I'll be very interested to see what the polls do in the next 2 weeks, in the run up to the debate. Particularly, the difference between media polls and non-media polls.

Wikileaks dropped their first teaser last night. My guess is that they will drop their most significant leaks in 2 or 3 installments. Perhaps one of them a few days before the first debate, and then a second one right in between the first and second debates. The time period from the first debate to the second debate will be the point at which the public's attentiveness to election news will be at its highest.

Cicatrizatic said...

State polls out today showing Trump winning in FL, OH, and NV. The shift is real. Some of these polls were conducted prior to the Clinton 9/11 health collapse.

Audacious Epigone said...

Yes, there is this feeling in the air that the Trumpslide is about to become apparent in the traditional indicators, as it already is in the non-traditional ones. If we assume a 4-point swing across battleground states, it's neck-and-neck (by traditional polling indication) in New Jersey and Trump is leading in Ohio, Florida, Nevada, Iowa, and MECD2. He can lose PA, hold the rest from '12, and he wins the EC.

Santoculto said...

Illary is like the mister burns masked such a lisa simpson.

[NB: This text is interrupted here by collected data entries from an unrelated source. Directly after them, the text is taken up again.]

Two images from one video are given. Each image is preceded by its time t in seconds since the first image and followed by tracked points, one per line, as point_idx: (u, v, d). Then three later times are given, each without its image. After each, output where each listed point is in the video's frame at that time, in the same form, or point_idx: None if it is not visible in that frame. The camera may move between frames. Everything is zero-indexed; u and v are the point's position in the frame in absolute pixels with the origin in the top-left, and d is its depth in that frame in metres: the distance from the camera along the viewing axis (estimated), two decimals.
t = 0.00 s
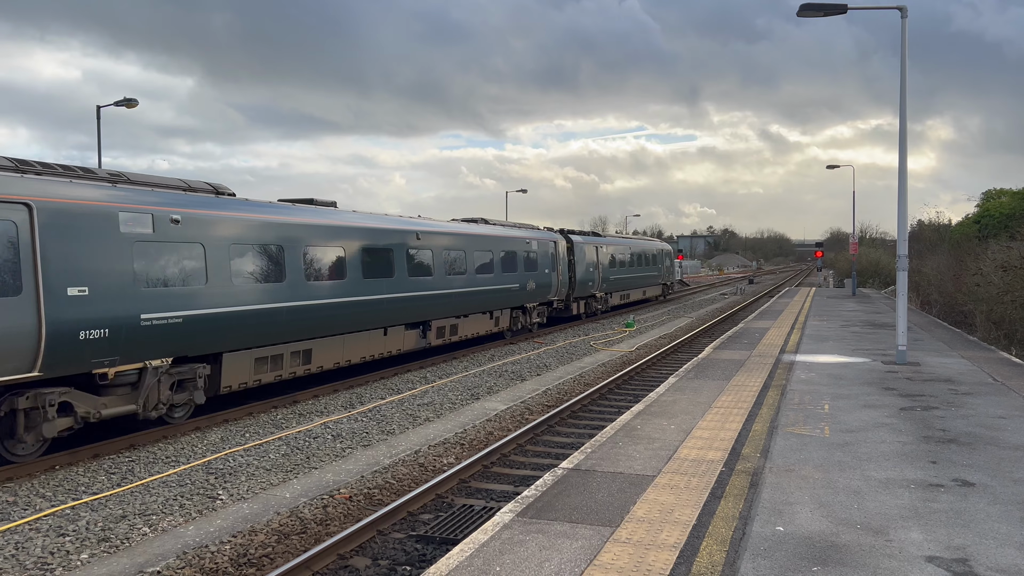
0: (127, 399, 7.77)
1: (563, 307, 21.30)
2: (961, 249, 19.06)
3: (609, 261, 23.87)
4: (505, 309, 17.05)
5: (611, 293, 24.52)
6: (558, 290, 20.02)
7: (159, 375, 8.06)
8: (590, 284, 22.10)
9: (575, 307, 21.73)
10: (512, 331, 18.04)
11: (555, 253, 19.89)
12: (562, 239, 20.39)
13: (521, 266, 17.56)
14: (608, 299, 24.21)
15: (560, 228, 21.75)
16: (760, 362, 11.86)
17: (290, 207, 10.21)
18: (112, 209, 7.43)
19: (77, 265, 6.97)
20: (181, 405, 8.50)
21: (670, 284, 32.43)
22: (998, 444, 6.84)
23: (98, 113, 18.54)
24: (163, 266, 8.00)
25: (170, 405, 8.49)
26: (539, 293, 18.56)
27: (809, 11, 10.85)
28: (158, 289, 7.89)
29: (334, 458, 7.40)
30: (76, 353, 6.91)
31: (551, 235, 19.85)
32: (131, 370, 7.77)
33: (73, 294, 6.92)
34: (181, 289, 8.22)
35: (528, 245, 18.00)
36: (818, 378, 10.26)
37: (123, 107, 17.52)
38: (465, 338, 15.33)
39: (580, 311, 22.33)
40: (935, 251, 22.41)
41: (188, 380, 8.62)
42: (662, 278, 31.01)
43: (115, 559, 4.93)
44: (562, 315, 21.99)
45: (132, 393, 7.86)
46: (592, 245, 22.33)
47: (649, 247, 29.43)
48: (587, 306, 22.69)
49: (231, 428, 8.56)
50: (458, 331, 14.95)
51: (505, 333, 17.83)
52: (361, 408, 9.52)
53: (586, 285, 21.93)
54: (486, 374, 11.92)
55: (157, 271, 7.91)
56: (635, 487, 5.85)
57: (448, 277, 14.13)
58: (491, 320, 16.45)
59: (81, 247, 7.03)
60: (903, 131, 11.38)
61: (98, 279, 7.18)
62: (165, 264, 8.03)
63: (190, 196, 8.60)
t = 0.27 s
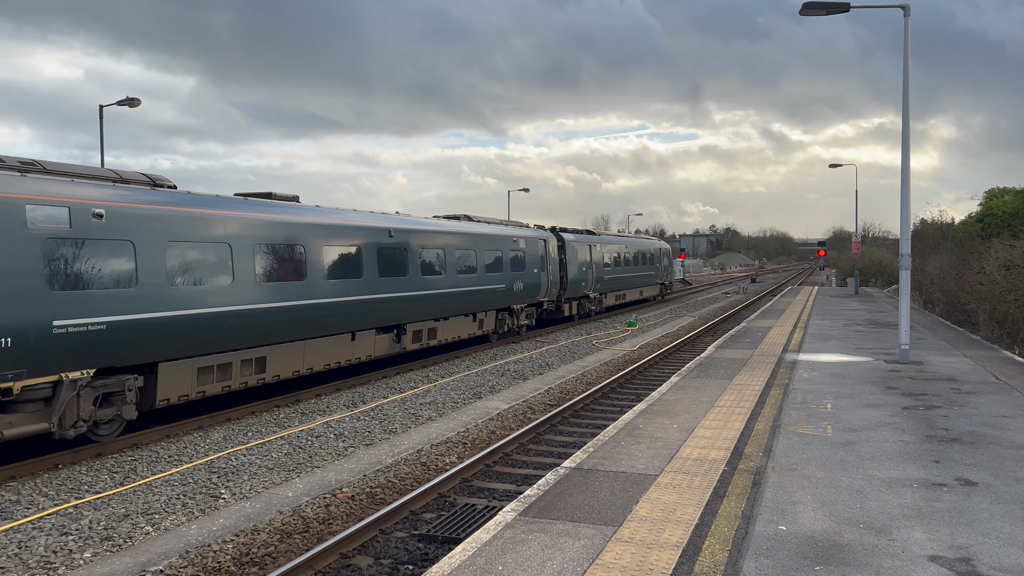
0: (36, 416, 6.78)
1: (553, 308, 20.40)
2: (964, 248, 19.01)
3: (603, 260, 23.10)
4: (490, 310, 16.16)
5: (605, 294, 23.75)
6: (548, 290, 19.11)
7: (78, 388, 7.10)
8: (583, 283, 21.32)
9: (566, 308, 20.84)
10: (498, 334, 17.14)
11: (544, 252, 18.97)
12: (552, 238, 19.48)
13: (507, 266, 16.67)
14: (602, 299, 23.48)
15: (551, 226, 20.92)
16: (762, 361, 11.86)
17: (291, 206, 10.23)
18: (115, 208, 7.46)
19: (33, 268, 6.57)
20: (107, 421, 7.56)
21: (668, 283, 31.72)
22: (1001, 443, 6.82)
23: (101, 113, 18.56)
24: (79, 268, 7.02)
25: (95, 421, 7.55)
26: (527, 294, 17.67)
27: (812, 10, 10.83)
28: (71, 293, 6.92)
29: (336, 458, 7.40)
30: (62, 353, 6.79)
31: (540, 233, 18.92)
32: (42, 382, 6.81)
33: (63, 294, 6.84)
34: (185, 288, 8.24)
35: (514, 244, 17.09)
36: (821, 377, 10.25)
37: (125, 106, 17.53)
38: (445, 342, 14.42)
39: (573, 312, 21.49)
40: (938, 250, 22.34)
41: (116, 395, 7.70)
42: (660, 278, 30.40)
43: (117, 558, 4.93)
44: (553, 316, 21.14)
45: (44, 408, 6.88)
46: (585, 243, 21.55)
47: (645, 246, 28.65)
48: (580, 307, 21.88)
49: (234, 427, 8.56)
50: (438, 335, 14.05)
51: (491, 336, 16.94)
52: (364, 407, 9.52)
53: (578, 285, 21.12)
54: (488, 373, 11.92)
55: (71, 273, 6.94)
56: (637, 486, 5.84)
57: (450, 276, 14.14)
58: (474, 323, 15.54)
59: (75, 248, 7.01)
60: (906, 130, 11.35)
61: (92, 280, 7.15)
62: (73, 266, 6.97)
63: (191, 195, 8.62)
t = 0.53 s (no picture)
0: None
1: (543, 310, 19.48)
2: (966, 247, 18.96)
3: (596, 259, 22.30)
4: (472, 312, 15.26)
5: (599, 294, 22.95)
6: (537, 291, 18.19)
7: None
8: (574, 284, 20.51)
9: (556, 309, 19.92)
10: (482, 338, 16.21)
11: (533, 252, 18.04)
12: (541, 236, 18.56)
13: (492, 265, 15.76)
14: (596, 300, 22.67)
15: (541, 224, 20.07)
16: (765, 361, 11.85)
17: (294, 206, 10.22)
18: (117, 208, 7.48)
19: (16, 269, 6.41)
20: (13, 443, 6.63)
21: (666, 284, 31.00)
22: (1004, 443, 6.80)
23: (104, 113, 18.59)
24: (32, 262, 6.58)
25: None
26: (514, 295, 16.78)
27: (814, 9, 10.81)
28: (33, 294, 6.55)
29: (339, 457, 7.40)
30: (64, 352, 6.80)
31: (528, 231, 17.96)
32: None
33: (63, 293, 6.83)
34: (187, 287, 8.24)
35: (499, 242, 16.15)
36: (823, 377, 10.23)
37: (127, 106, 17.55)
38: (423, 347, 13.52)
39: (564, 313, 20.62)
40: (941, 249, 22.29)
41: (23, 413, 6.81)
42: (658, 277, 29.76)
43: (120, 558, 4.94)
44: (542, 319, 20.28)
45: None
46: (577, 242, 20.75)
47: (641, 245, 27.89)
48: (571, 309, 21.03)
49: (236, 427, 8.56)
50: (414, 340, 13.13)
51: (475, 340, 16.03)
52: (366, 407, 9.51)
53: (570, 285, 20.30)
54: (490, 373, 11.91)
55: (28, 272, 6.53)
56: (639, 486, 5.83)
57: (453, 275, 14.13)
58: (456, 327, 14.62)
59: (78, 247, 7.01)
60: (908, 129, 11.33)
61: (94, 279, 7.15)
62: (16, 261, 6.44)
63: (193, 195, 8.61)
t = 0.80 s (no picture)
0: None
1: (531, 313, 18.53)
2: (969, 247, 18.93)
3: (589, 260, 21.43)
4: (452, 316, 14.34)
5: (592, 296, 22.13)
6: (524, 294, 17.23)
7: None
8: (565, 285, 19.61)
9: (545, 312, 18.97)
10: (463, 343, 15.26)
11: (519, 252, 17.07)
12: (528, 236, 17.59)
13: (474, 267, 14.84)
14: (590, 302, 21.86)
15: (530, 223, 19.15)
16: (767, 361, 11.84)
17: (295, 206, 10.20)
18: (118, 209, 7.47)
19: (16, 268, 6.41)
20: None
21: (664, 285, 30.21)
22: (1007, 443, 6.79)
23: (105, 113, 18.57)
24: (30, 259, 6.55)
25: None
26: (498, 298, 15.86)
27: (817, 8, 10.80)
28: (35, 295, 6.56)
29: (341, 458, 7.40)
30: (66, 353, 6.81)
31: (514, 230, 16.99)
32: None
33: (64, 294, 6.83)
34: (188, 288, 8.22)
35: (482, 242, 15.22)
36: (826, 377, 10.21)
37: (130, 107, 17.58)
38: (397, 355, 12.61)
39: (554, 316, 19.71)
40: (944, 249, 22.27)
41: None
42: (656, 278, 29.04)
43: (122, 559, 4.94)
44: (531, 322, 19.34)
45: None
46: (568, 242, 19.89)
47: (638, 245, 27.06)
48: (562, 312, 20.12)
49: (238, 428, 8.56)
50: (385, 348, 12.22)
51: (456, 345, 15.10)
52: (368, 407, 9.51)
53: (561, 287, 19.43)
54: (492, 373, 11.91)
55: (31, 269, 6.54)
56: (642, 486, 5.82)
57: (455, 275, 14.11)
58: (434, 332, 13.69)
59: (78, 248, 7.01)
60: (911, 128, 11.31)
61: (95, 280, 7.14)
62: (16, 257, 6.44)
63: (193, 195, 8.58)
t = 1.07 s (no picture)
0: None
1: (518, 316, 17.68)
2: (971, 247, 18.90)
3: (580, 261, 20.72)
4: (432, 320, 13.62)
5: (585, 298, 21.40)
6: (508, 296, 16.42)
7: None
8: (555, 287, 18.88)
9: (533, 314, 18.15)
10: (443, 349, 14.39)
11: (502, 252, 16.24)
12: (513, 235, 16.76)
13: (454, 268, 14.03)
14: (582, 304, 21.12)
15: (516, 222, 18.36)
16: (769, 362, 11.82)
17: (295, 207, 10.21)
18: (118, 209, 7.46)
19: (18, 269, 6.41)
20: None
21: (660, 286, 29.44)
22: (1010, 443, 6.78)
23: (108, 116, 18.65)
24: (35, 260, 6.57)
25: None
26: (481, 301, 15.08)
27: (818, 9, 10.79)
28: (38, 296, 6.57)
29: (343, 458, 7.41)
30: (69, 354, 6.81)
31: (496, 229, 16.17)
32: None
33: (66, 296, 6.82)
34: (188, 289, 8.21)
35: (461, 242, 14.41)
36: (828, 378, 10.20)
37: (132, 108, 17.59)
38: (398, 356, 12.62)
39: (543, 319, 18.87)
40: (945, 249, 22.25)
41: None
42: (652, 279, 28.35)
43: (124, 560, 4.93)
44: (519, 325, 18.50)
45: None
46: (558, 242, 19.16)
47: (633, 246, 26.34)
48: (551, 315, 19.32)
49: (240, 429, 8.56)
50: (354, 357, 11.38)
51: (436, 352, 14.27)
52: (370, 408, 9.51)
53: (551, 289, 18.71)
54: (494, 374, 11.90)
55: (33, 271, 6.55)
56: (644, 487, 5.81)
57: (456, 277, 14.12)
58: (414, 338, 13.01)
59: (80, 249, 7.01)
60: (913, 129, 11.30)
61: (96, 282, 7.14)
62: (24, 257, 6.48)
63: (193, 196, 8.58)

Random Dude on the Internet said...

The election is over. There may be brief moments where she makes small gains here and there but people are not going to vote for a leader who may not even make it through her first year in office. Trump is up by six points today in USC and LA Times. The gap will continue to widen, unless something crazy happens. The remaining undecideds and independents will slowly but surely move to Donald Trump.